The Unix shell has many built-in conveniences for power users and poor typists. One you should know about is "tab completion." If you type part of a filename, enough to identify a unique file in the directory, and you hit the "tab" key (above caps lock on the left side of your keyboard), the shell will fill out the rest of the filename. If your prefix is not unique, the shell will fill out as much as it can, and allow you to make a choice of how to continue.

You don't have to do this, of course, but it beats typing the whole name, which is slow and error-prone.

Wildcards

If you want a command such as ls or rm to apply to several or many files, you can list all of them on the command line, but that can be tedious if there are many files. Wildcards are special characters that match any character, allowing you to specify a pattern for the filenames. (Like a wildcard in a card game.)

*
The asterisk character matches any character and as many as possible.

Just be super careful using both rm and the asterisk; it's really easy to delete all your files!

Making Files and Directories

To make a file, you would historically use a text editor, such as Emacs or vim. Emacs and vim are very different in usage, philosophy and user base. Emacs is slower to start up, but bloated with many features. vim is quicker to start up but is leaner. There are many other differences, but this is not the place to continue the decades-long cold war between the Emacs and vim factions.

You should know, however, that I'm firmly in the Emacs camp.

In this course, we'll be using Visual Studio Code, so you don't need to learn Emacs or vim. It's good to squirrel that knowledge in the back of your mind, though, because in a different environment, you might not have Visual Studio Code, but if you're on a Unix system, you will always have vi and almost always have Emacs. (I can think of only one time in my life when Emacs wasn't already installed, and it only took a few minutes to install it.)

To manage files and directories, use these commands:

touch file
creates an empty file with the given filename. You may never use this command, but it's very useful in demonstrations and experiments.
mkdir dir
creates the named directory.
rmdir dir
removes (deletes) the directory, but only if it's empty.
rm -r dir
recursively removes (deletes) the directory tree. Caution! This command is even more dangerous than "rm" itself. Not for the faint of heart.

zip

If someone wants to give you a bunch of files and directories, they could attach each of them to a mail message to you, or put them all on a web server where you could download them, but what if there were hundreds or thousands of files and directories? Handling them all one-at-a-time would be tedious at best.

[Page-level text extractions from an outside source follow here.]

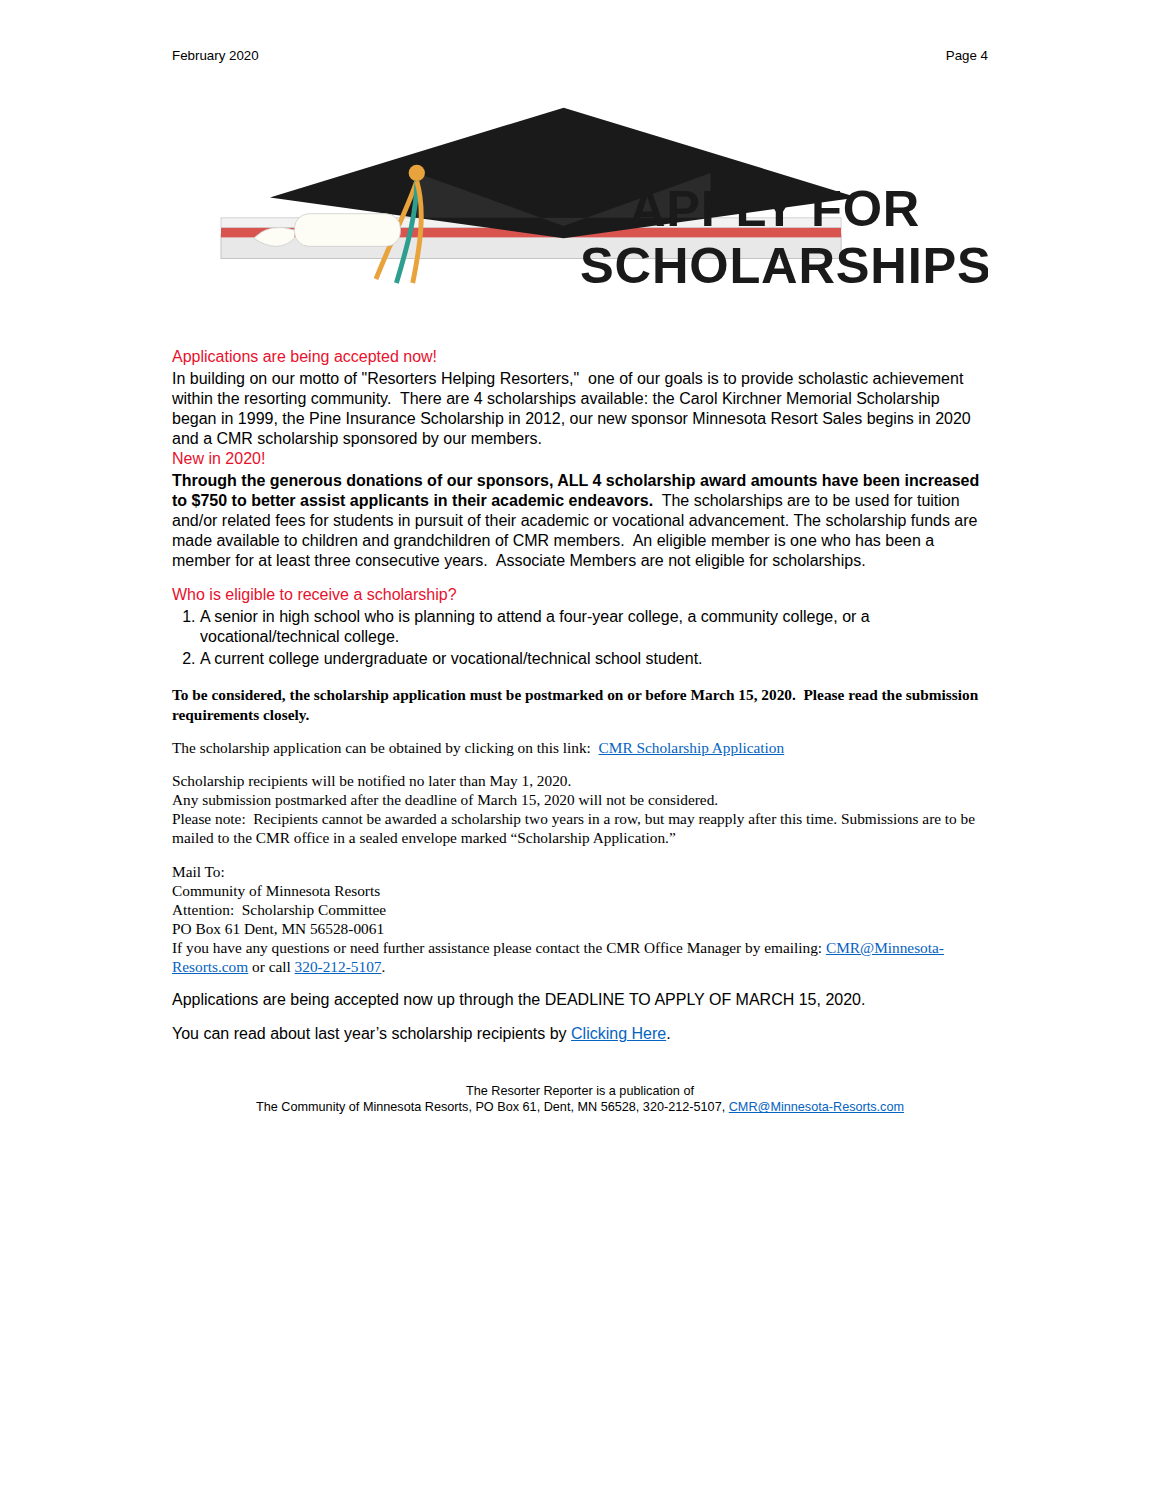February 2020 Page 4
APPLY FOR SCHOLARSHIPS
Applications are being accepted now!
In building on our motto of "Resorters Helping Resorters," one of our goals is to provide scholastic achievement within the resorting community. There are 4 scholarships available: the Carol Kirchner Memorial Scholarship began in 1999, the Pine Insurance Scholarship in 2012, our new sponsor Minnesota Resort Sales begins in 2020 and a CMR scholarship sponsored by our members.
New in 2020!
Through the generous donations of our sponsors, ALL 4 scholarship award amounts have been increased to $750 to better assist applicants in their academic endeavors. The scholarships are to be used for tuition and/or related fees for students in pursuit of their academic or vocational advancement. The scholarship funds are made available to children and grandchildren of CMR members. An eligible member is one who has been a member for at least three consecutive years. Associate Members are not eligible for scholarships.
Who is eligible to receive a scholarship?
A senior in high school who is planning to attend a four-year college, a community college, or a vocational/technical college.
A current college undergraduate or vocational/technical school student.
To be considered, the scholarship application must be postmarked on or before March 15, 2020. Please read the submission requirements closely.
The scholarship application can be obtained by clicking on this link: CMR Scholarship Application
Scholarship recipients will be notified no later than May 1, 2020.
Any submission postmarked after the deadline of March 15, 2020 will not be considered.
Please note: Recipients cannot be awarded a scholarship two years in a row, but may reapply after this time. Submissions are to be mailed to the CMR office in a sealed envelope marked “Scholarship Application.”
Mail To:
Community of Minnesota Resorts
Attention: Scholarship Committee
PO Box 61 Dent, MN 56528-0061
If you have any questions or need further assistance please contact the CMR Office Manager by emailing: CMR@Minnesota-Resorts.com or call 320-212-5107.
Applications are being accepted now up through the DEADLINE TO APPLY OF MARCH 15, 2020.
You can read about last year’s scholarship recipients by Clicking Here.
The Resorter Reporter is a publication of
The Community of Minnesota Resorts, PO Box 61, Dent, MN 56528, 320-212-5107, CMR@Minnesota-Resorts.com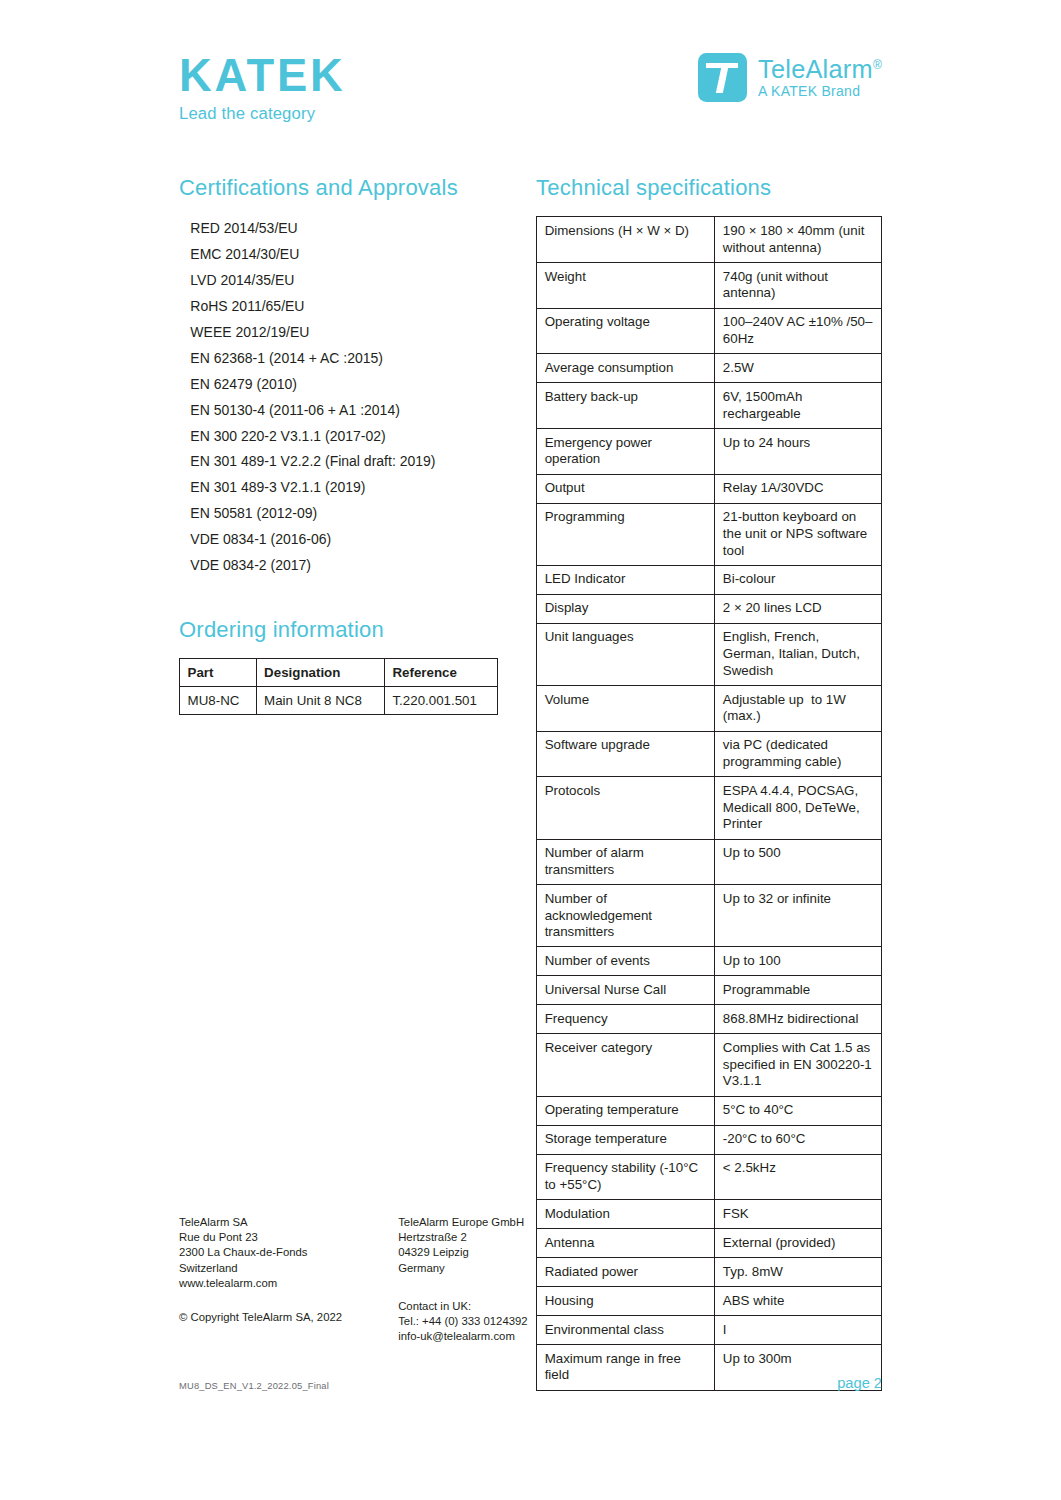KATEK
Lead the category
TeleAlarm®
A KATEK Brand
Certifications and Approvals
RED 2014/53/EU
EMC 2014/30/EU
LVD 2014/35/EU
RoHS 2011/65/EU
WEEE 2012/19/EU
EN 62368-1 (2014 + AC :2015)
EN 62479 (2010)
EN 50130-4 (2011-06 + A1 :2014)
EN 300 220-2 V3.1.1 (2017-02)
EN 301 489-1 V2.2.2 (Final draft: 2019)
EN 301 489-3 V2.1.1 (2019)
EN 50581 (2012-09)
VDE 0834-1 (2016-06)
VDE 0834-2 (2017)
Ordering information
| Part | Designation | Reference |
| --- | --- | --- |
| MU8-NC | Main Unit 8 NC8 | T.220.001.501 |
Technical specifications
| Dimensions (H × W × D) | 190 × 180 × 40mm (unit without antenna) |
| Weight | 740g (unit without antenna) |
| Operating voltage | 100–240V AC ±10% /50–60Hz |
| Average consumption | 2.5W |
| Battery back-up | 6V, 1500mAh rechargeable |
| Emergency power operation | Up to 24 hours |
| Output | Relay 1A/30VDC |
| Programming | 21-button keyboard on the unit or NPS software tool |
| LED Indicator | Bi-colour |
| Display | 2 × 20 lines LCD |
| Unit languages | English, French, German, Italian, Dutch, Swedish |
| Volume | Adjustable up to 1W (max.) |
| Software upgrade | via PC (dedicated programming cable) |
| Protocols | ESPA 4.4.4, POCSAG, Medicall 800, DeTeWe, Printer |
| Number of alarm transmitters | Up to 500 |
| Number of acknowledgement transmitters | Up to 32 or infinite |
| Number of events | Up to 100 |
| Universal Nurse Call | Programmable |
| Frequency | 868.8MHz bidirectional |
| Receiver category | Complies with Cat 1.5 as specified in EN 300220-1 V3.1.1 |
| Operating temperature | 5°C to 40°C |
| Storage temperature | -20°C to 60°C |
| Frequency stability (-10°C to +55°C) | < 2.5kHz |
| Modulation | FSK |
| Antenna | External (provided) |
| Radiated power | Typ. 8mW |
| Housing | ABS white |
| Environmental class | I |
| Maximum range in free field | Up to 300m |
TeleAlarm SA
Rue du Pont 23
2300 La Chaux-de-Fonds
Switzerland
www.telealarm.com
© Copyright TeleAlarm SA, 2022
TeleAlarm Europe GmbH
Hertzstraße 2
04329 Leipzig
Germany
Contact in UK:
Tel.: +44 (0) 333 0124392
info-uk@telealarm.com
MU8_DS_EN_V1.2_2022.05_Final
page 2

One option is to use Zip. (You probably downloaded a zip file containing VSCode.) Indeed, Gradescope allows you to upload a collection of files as a zip file, so you will probably use zip in this course to upload assignments.

Zip is one of several ways to create a single file that contains a copy of a directory tree. (Note that this is a copy or snapshot of the files; if the files subsequently change, the contents of the zip file does not.) To zip up a folder:

zip -r foo.zip foo

The file foo.zip is created by that command, while foo should be an existing subfolder of the current directory.

Permissions

Tempest is a multi-user machine. There are faculty accounts, course accounts, project accounts, and student accounts, including yours. Naturally, on a multi-user machine, we have to worry about security and privacy in a way that you can mostly ignore on your laptop.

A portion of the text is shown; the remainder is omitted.